O chefe do Governo falava aos jornalistas, na cidade da Praia, em reação aos alertas do Presidente da República, José Maria Neves, na sua mensagem enviada ao parlamento de promulgação do Orçamento do Estado (OE) para 2022, relativamente ao aumento do limite do endividamento interno, falta de grandes investimentos e de medidas para conter as despesas públicas.

Ulisses Correia e Silva disse que ainda não recebeu formalmente a comunicação que o Presidente da República enviou ao parlamento, reservando para mais tarde o direito de se pronunciar.

De qualquer forma, considerou que o OE que entrou em vigor em 01 de janeiro foi o "possível", elaborado ainda com o país a sentir os efeitos da pandemia de covid-19.

O primeiro-ministro, que foi apresentar os tradicionais cumprimentos de Ano Novo ao chefe de Estado, lembrou que a elevada dívida pública não é de hoje, tendo estado em cerca de 130% do Produto Interno Bruto (PIB) em 2016.

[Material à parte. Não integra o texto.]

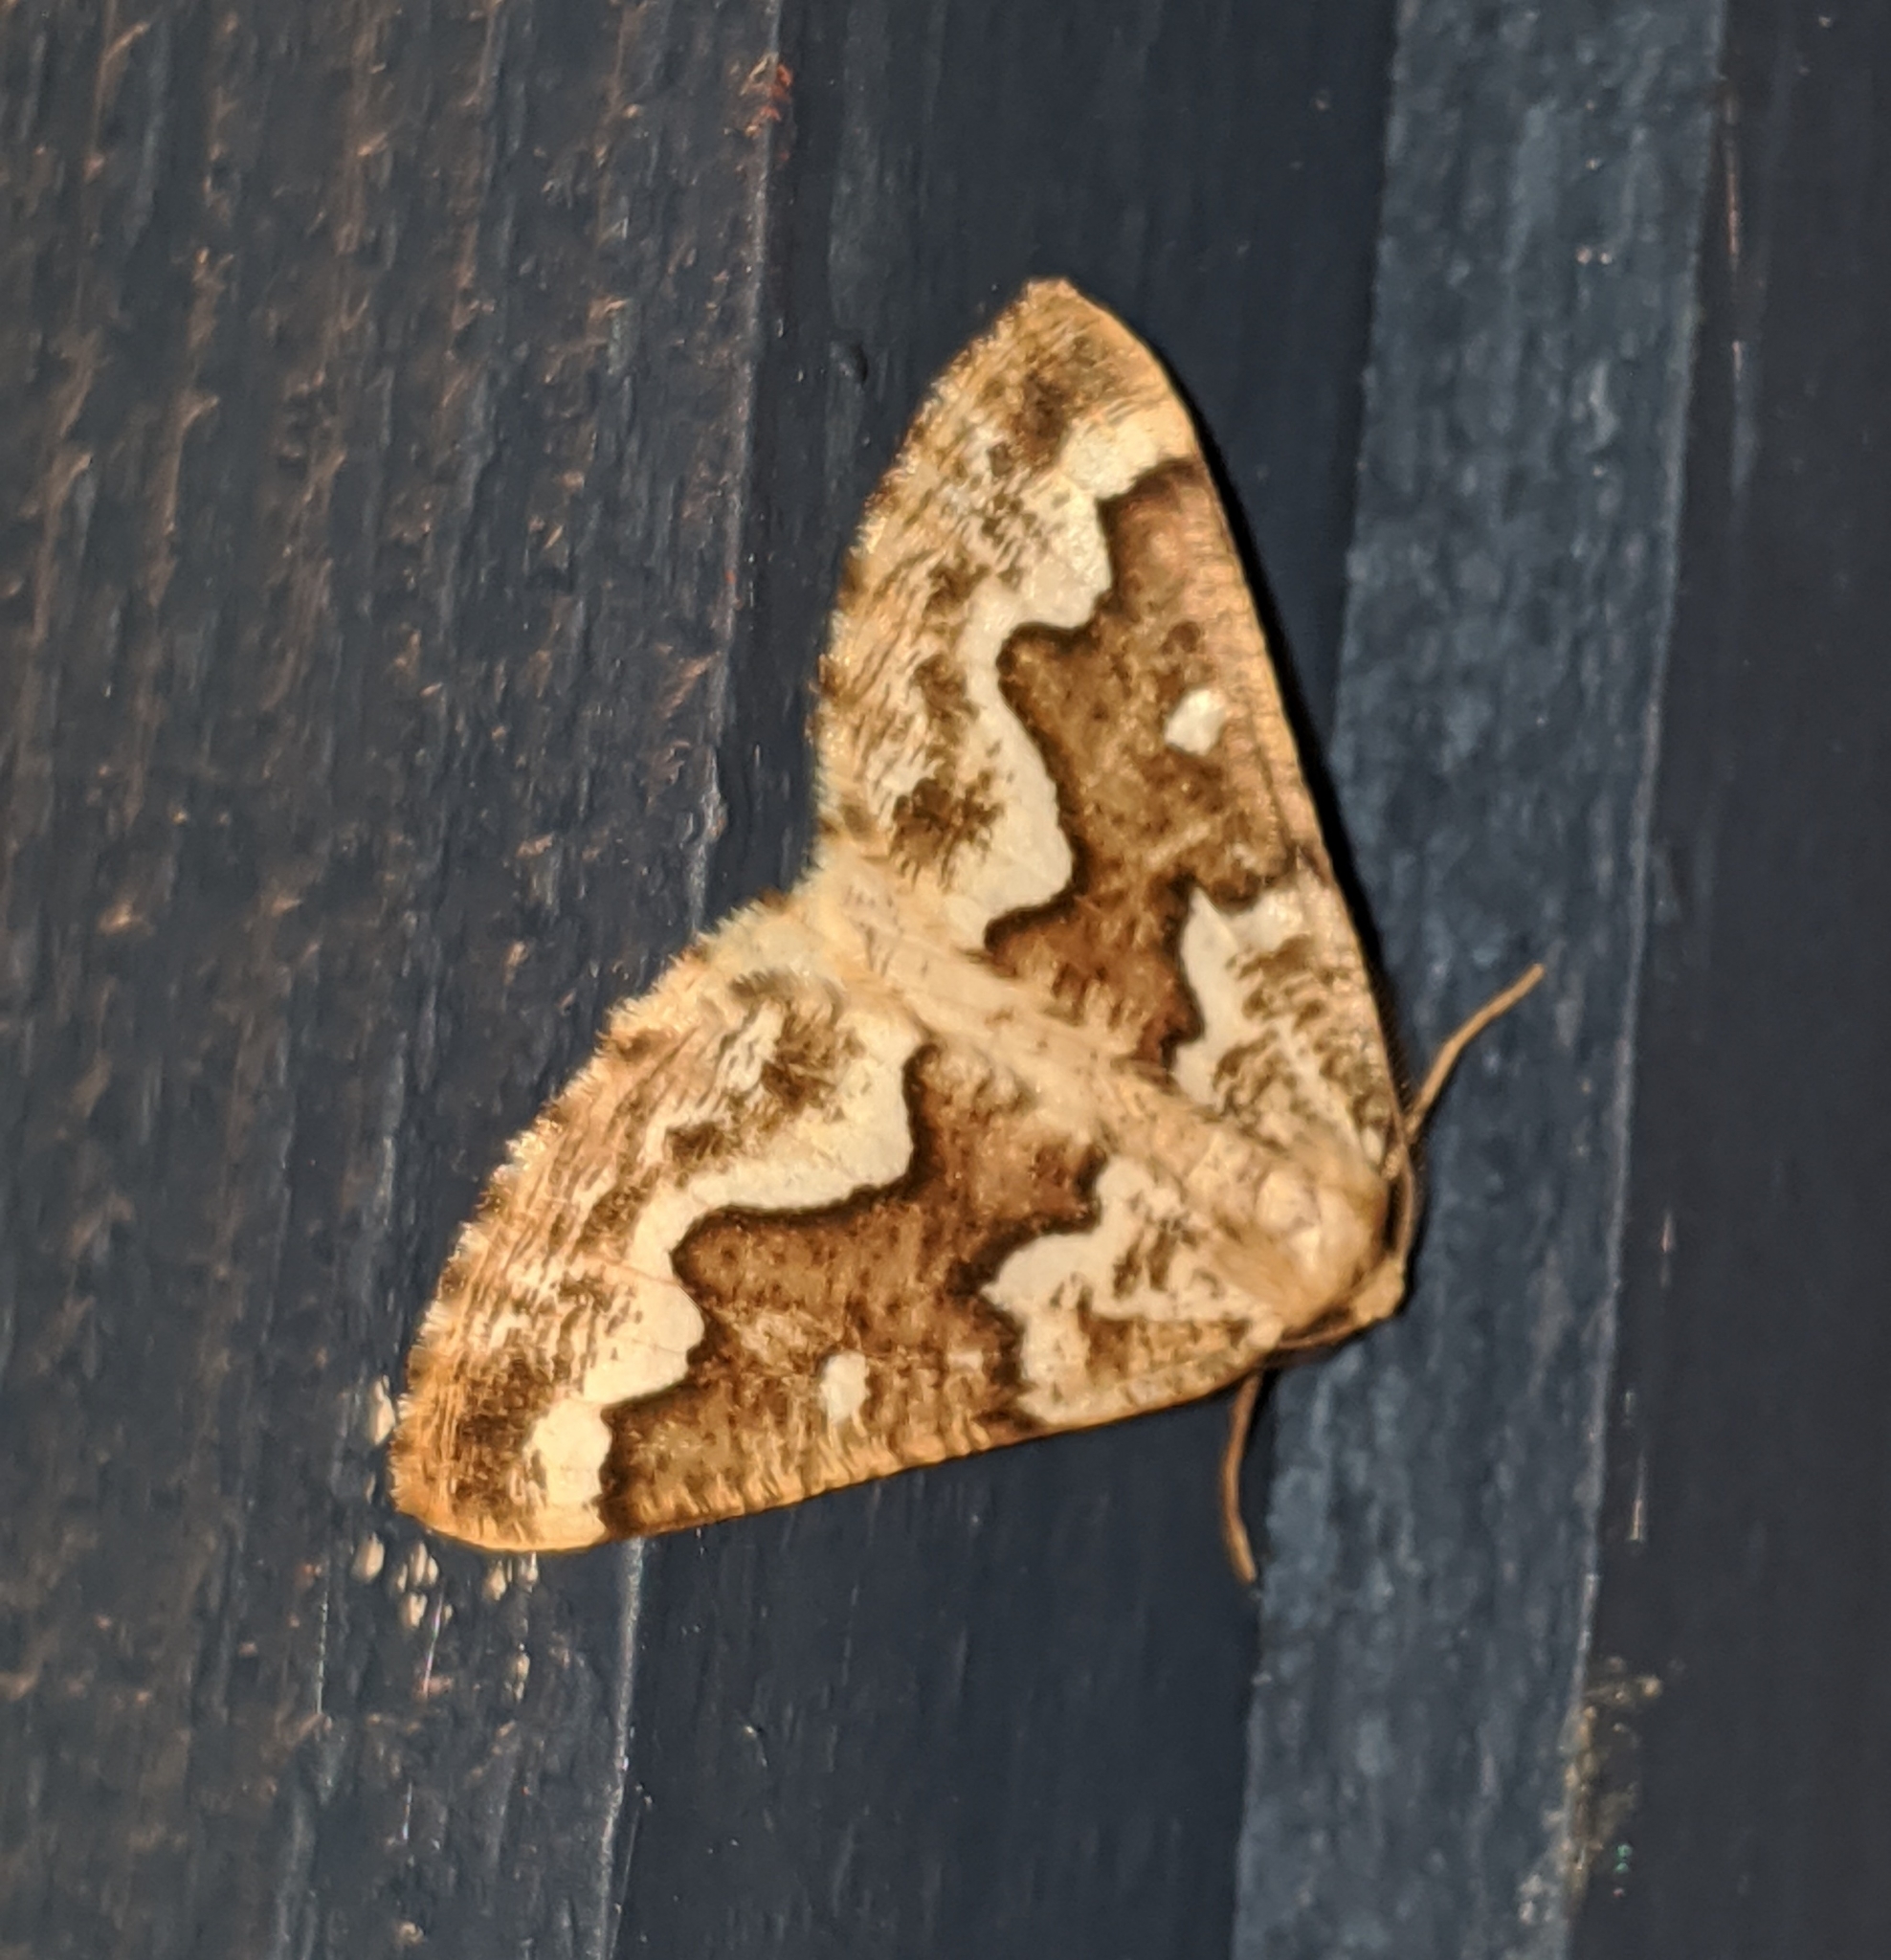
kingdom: Animalia
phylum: Arthropoda
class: Insecta
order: Lepidoptera
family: Geometridae
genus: Caripeta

E afirmou que teve uma trajetória descendente até 2019, mas voltou a crescer em 2020 e 2021 por causa da pandemia, que originou uma contração económica "muito forte" de 15% e quebra de receitas fiscais.

"Mas acreditamos que voltaremos novamente à trajetória de crescimento e da sustentabilidade da dívida", perspetivou Correia e Silva, garantindo que a perceção do chefe de Estado não condiciona a atuação do Governo.

"O Presidente da República tem voz própria, tem a sua perceção, o Governo tem a sua voz própria e tem também a sua perceção, que neste caso até é diferente, mas o fundamental é que estamos todos empenhados em trabalhar para Cabo Verde e criar as melhores condições para que a envolvente económica e social seja efetiva para voltarmos a crescer", referiu.

Na mensagem de promulgação do OE para 2022, enviada à Assembleia Nacional, o Presidente cabo-verdiano alertou que o aumento do limite do endividamento interno, de 3% até 6% do PIB em 2022, poderá expor o país à insustentabilidade da dívida pública e pediu melhorias.

"Com a aprovação do aumento do limite de endividamento interno, de 3% para 6%, Cabo Verde ficou ainda muito mais exposto aos problemas críticos da insustentabilidade da dívida pública, com todas as consequências daí advenientes, no futuro próximo", escreveu o chefe de Estado.

Entre as consequências, José Maria Neves apontou a falta de credibilidade externa para a contrair mais dívida externa, o enorme peso do serviço da dívida, o enxugamento da liquidez interna e considera mais grave a falta de recursos para os investimentos imprescindíveis ou absolutamente necessários.

O Presidente constatou ainda aspetos "menos positivos" no principal instrumento de gestão do país, como a "ausência de medidas mais vigorosas visando a tão necessária quanto vital racionalização e contenção das despesas públicas".

Por outro lado, destacou aspetos positivos, como "importantes medidas" de incentivo aos setores turístico e da restauração, ao sistema nacional de saúde, bem como em matéria de "proteção das camadas sociais com menos posses e mais vulneráveis".

Este foi o primeiro OE promulgado por José Maria Neves, antigo primeiro-ministro e que tomou posse em 09 de novembro, após ser eleito à primeira volta das presidenciais em 17 de outubro, com apoio do Partido Africano da Independência de Cabo Verde (PAICV, oposição), de que já foi presidente.

Em 09 de dezembro, os três partidos representados no parlamento cabo-verdiano aprovaram um projeto de lei que permitirá ao Governo aumentar o limite do endividamento interno até 6% do PIB em 2022 para financiar o OE.

A iniciativa conjunta, que também envolveu o Governo, suportado politicamente pelo Movimento para a Democracia (MpD), permitiu travar o anunciado aumento da carga fiscal em 2022 de 15% para 17%.

O Orçamento é de 73 mil milhões de escudos cabo-verdianos (662 milhões de euros), prevê um crescimento económico de até 6%, inflação entre 1,5% e 2%, défice orçamental de 6,1%, o 'stock' da dívida pública de 150,9% do PIB e taxa de desemprego de 14,2%.